To fall under the standard of liability for willful and wanton conduct, the possessor of property must have actual or constructive notice that a trespasser is on the premises. They may either see the trespasser or be told there is a trespasser. Or, they may have constructive notice when a property possessor should have known a trespasser was there.

There are a few exceptions to the general rule which limits the landowner’s traditional duty to trespassers:

  • A property possessor must use ordinary care to avoid injury to the trespasser who has been discovered in a place of danger on the property;
  • A property possessor owes a duty of ordinary care to those who are frequent trespassers in a limited area where the possessor knows, or has reason to know, of the trespasser’s presence;
  • A property possessor who engages in a dangerous activity on the premises has a duty to warn a person when the possessor is aware of the possibility that the person may come close enough to the dangerous condition to create a risk of injury.

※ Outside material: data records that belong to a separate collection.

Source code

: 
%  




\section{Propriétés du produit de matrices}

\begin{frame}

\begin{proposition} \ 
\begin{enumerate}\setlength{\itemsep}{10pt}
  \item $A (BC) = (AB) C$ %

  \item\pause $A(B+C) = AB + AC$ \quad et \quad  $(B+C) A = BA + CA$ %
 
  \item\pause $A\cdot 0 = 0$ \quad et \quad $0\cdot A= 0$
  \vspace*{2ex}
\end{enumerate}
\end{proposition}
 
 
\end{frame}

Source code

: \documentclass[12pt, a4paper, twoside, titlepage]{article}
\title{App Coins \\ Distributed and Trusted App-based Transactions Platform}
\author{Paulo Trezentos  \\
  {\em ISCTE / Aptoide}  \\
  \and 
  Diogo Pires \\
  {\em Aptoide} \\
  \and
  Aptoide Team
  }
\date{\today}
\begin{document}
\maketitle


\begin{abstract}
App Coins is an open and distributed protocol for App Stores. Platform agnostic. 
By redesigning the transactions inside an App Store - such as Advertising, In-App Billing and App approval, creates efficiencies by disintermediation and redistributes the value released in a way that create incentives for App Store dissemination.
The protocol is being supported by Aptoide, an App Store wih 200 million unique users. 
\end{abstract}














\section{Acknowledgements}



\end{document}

The doctrine of attractive nuisance may apply if the trespasser is a child who may have been tempted to enter onto the property of another by a pool, trampoline, swing set or other condition that appeals particularly to children.

Do I Need a Lawyer for My Property Injury Case?

In the majority of states, the outcome of a personal injury case for injuries a person has sustained on the property of another is dealt with by the law of negligence. However, in some states, it can still turn on the specific legal status of the person injured.

Whether you are suing for injuries or being sued, an experienced property attorney can help you determine the current status of premises liability law in your state. They can also help you pursue a claim for your injuries or defend you if you have been sued. This is an area of the law for which you definitely want to consult an experienced personal injury attorney.